Data in this exercise Start Marker

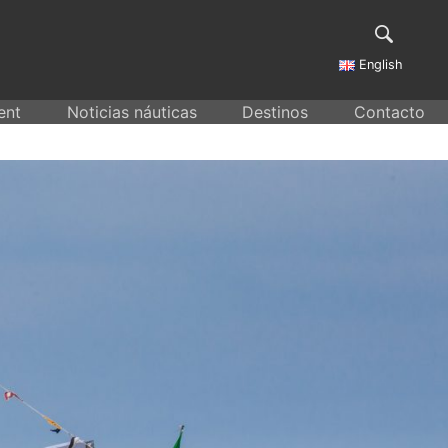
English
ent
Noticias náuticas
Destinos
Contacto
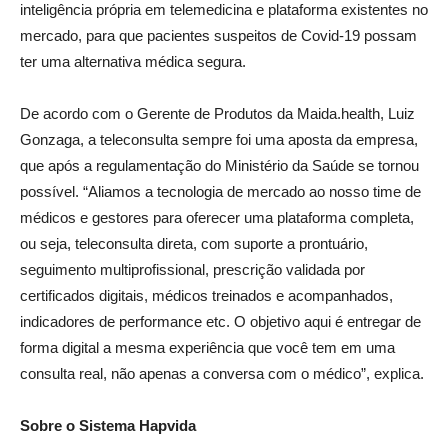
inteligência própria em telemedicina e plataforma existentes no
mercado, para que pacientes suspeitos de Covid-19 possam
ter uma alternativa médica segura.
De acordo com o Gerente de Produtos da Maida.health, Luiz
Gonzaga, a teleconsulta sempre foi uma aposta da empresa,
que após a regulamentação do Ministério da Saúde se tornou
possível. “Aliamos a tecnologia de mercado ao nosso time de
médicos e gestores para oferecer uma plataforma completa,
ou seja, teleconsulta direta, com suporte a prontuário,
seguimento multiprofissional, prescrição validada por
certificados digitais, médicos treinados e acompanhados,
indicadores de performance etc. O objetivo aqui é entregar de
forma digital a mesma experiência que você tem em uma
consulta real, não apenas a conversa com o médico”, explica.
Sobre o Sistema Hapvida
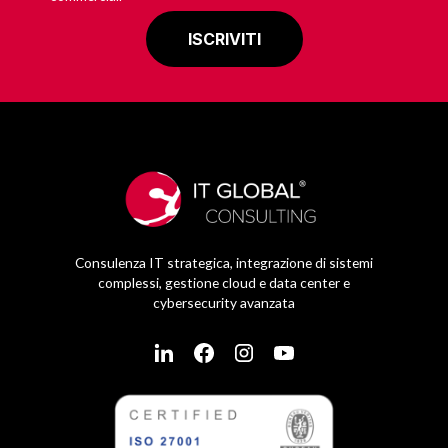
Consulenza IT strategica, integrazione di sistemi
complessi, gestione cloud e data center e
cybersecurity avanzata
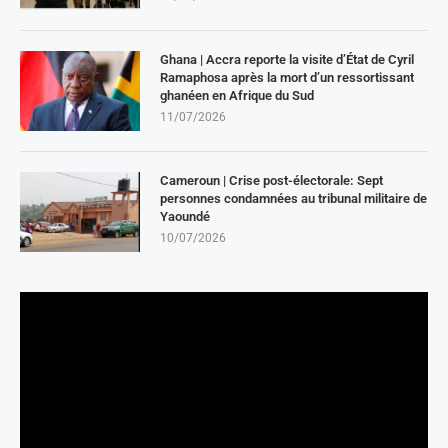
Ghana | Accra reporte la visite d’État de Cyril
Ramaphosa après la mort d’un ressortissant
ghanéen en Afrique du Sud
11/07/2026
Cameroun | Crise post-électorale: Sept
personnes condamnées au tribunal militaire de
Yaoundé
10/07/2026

Data in this exercise End Marker
Data in this exercise Start Marker

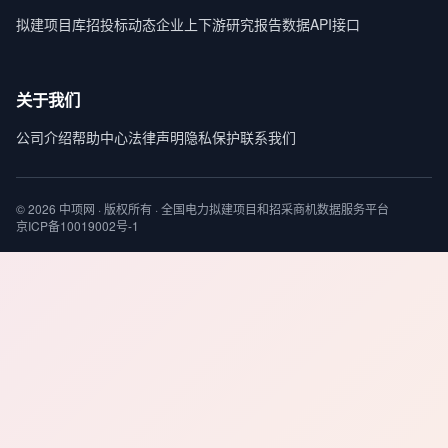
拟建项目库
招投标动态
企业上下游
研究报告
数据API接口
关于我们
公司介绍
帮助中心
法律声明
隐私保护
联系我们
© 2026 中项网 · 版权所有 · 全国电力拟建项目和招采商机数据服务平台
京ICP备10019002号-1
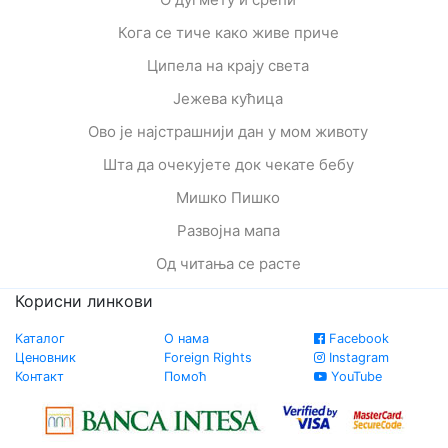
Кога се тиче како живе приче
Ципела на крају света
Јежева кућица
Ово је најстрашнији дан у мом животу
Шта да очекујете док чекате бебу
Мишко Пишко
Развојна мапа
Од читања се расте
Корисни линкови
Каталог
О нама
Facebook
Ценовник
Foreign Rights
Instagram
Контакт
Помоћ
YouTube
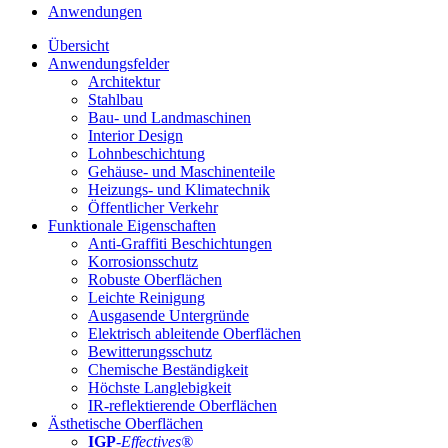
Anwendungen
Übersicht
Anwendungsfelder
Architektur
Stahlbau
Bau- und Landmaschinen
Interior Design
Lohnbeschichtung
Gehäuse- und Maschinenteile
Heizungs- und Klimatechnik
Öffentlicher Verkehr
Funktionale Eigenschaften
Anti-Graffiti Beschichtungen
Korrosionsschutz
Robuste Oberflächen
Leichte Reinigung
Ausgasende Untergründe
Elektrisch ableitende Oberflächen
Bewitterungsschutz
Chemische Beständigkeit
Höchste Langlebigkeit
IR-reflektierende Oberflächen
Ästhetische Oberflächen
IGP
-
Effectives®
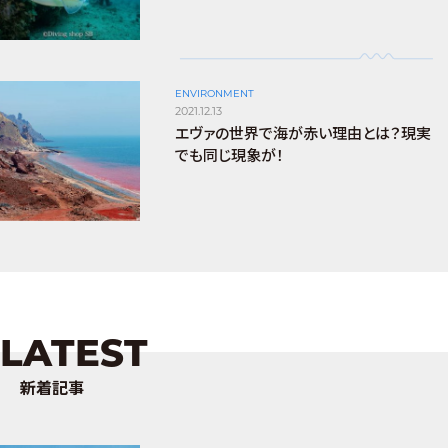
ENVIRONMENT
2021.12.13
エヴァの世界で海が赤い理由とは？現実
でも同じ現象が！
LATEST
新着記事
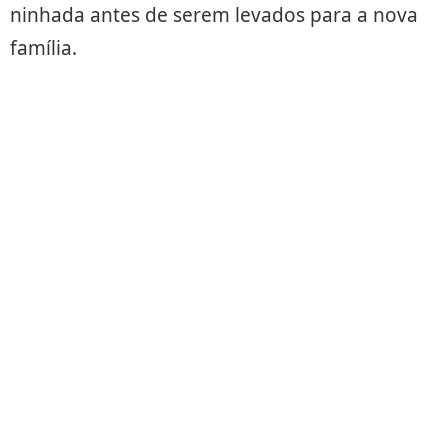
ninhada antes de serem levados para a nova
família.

Data in this exercise End Marker

### Task directions
Return every line in the listing that contains the word "teleconsulta".

### Response area
Gonzaga, a teleconsulta sempre foi uma aposta da empresa,
ou seja, teleconsulta direta, com suporte a prontuário,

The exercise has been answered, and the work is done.